Task data:

Content starts

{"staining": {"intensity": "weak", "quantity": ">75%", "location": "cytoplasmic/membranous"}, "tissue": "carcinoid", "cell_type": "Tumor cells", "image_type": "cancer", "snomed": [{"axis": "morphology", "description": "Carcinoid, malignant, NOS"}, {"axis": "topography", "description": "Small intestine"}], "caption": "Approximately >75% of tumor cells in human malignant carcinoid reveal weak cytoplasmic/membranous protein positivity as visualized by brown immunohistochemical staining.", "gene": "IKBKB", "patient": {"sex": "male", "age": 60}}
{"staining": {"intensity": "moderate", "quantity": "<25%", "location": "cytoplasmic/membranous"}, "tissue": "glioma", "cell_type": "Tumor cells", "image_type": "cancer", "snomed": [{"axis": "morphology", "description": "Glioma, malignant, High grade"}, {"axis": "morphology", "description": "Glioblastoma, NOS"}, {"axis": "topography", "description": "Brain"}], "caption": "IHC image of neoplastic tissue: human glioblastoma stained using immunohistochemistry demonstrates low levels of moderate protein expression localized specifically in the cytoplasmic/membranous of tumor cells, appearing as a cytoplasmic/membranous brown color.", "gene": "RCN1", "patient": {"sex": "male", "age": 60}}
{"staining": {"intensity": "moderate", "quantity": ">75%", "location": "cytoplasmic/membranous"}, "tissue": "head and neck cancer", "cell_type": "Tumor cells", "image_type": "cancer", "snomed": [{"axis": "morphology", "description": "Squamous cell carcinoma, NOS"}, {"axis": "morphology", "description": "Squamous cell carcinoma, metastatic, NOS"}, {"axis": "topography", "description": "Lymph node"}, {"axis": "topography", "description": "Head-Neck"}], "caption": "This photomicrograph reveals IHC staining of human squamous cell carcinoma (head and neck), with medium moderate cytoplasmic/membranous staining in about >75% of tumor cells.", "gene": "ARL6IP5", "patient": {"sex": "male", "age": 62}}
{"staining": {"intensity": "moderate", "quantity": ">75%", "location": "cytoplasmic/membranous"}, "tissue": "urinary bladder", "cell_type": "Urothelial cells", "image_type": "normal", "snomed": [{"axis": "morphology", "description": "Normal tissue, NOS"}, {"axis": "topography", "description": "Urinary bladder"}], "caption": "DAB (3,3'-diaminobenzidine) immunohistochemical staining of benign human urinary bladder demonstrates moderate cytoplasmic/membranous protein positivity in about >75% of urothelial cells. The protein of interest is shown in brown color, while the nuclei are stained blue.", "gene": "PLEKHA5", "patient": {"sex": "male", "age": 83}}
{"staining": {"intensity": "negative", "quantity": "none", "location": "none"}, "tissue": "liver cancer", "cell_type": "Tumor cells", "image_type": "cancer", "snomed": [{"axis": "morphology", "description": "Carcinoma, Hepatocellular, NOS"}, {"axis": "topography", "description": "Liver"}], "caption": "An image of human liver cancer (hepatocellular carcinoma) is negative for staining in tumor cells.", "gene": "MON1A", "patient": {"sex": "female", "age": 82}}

Content ends

Task statement: Would you output the material above once more, exactly as given?

Answer space:
{"staining": {"intensity": "weak", "quantity": ">75%", "location": "cytoplasmic/membranous"}, "tissue": "carcinoid", "cell_type": "Tumor cells", "image_type": "cancer", "snomed": [{"axis": "morphology", "description": "Carcinoid, malignant, NOS"}, {"axis": "topography", "description": "Small intestine"}], "caption": "Approximately >75% of tumor cells in human malignant carcinoid reveal weak cytoplasmic/membranous protein positivity as visualized by brown immunohistochemical staining.", "gene": "IKBKB", "patient": {"sex": "male", "age": 60}}
{"staining": {"intensity": "moderate", "quantity": "<25%", "location": "cytoplasmic/membranous"}, "tissue": "glioma", "cell_type": "Tumor cells", "image_type": "cancer", "snomed": [{"axis": "morphology", "description": "Glioma, malignant, High grade"}, {"axis": "morphology", "description": "Glioblastoma, NOS"}, {"axis": "topography", "description": "Brain"}], "caption": "IHC image of neoplastic tissue: human glioblastoma stained using immunohistochemistry demonstrates low levels of moderate protein expression localized specifically in the cytoplasmic/membranous of tumor cells, appearing as a cytoplasmic/membranous brown color.", "gene": "RCN1", "patient": {"sex": "male", "age": 60}}
{"staining": {"intensity": "moderate", "quantity": ">75%", "location": "cytoplasmic/membranous"}, "tissue": "head and neck cancer", "cell_type": "Tumor cells", "image_type": "cancer", "snomed": [{"axis": "morphology", "description": "Squamous cell carcinoma, NOS"}, {"axis": "morphology", "description": "Squamous cell carcinoma, metastatic, NOS"}, {"axis": "topography", "description": "Lymph node"}, {"axis": "topography", "description": "Head-Neck"}], "caption": "This photomicrograph reveals IHC staining of human squamous cell carcinoma (head and neck), with medium moderate cytoplasmic/membranous staining in about >75% of tumor cells.", "gene": "ARL6IP5", "patient": {"sex": "male", "age": 62}}
{"staining": {"intensity": "moderate", "quantity": ">75%", "location": "cytoplasmic/membranous"}, "tissue": "urinary bladder", "cell_type": "Urothelial cells", "image_type": "normal", "snomed": [{"axis": "morphology", "description": "Normal tissue, NOS"}, {"axis": "topography", "description": "Urinary bladder"}], "caption": "DAB (3,3'-diaminobenzidine) immunohistochemical staining of benign human urinary bladder demonstrates moderate cytoplasmic/membranous protein positivity in about >75% of urothelial cells. The protein of interest is shown in brown color, while the nuclei are stained blue.", "gene": "PLEKHA5", "patient": {"sex": "male", "age": 83}}
{"staining": {"intensity": "negative", "quantity": "none", "location": "none"}, "tissue": "liver cancer", "cell_type": "Tumor cells", "image_type": "cancer", "snomed": [{"axis": "morphology", "description": "Carcinoma, Hepatocellular, NOS"}, {"axis": "topography", "description": "Liver"}], "caption": "An image of human liver cancer (hepatocellular carcinoma) is negative for staining in tumor cells.", "gene": "MON1A", "patient": {"sex": "female", "age": 82}}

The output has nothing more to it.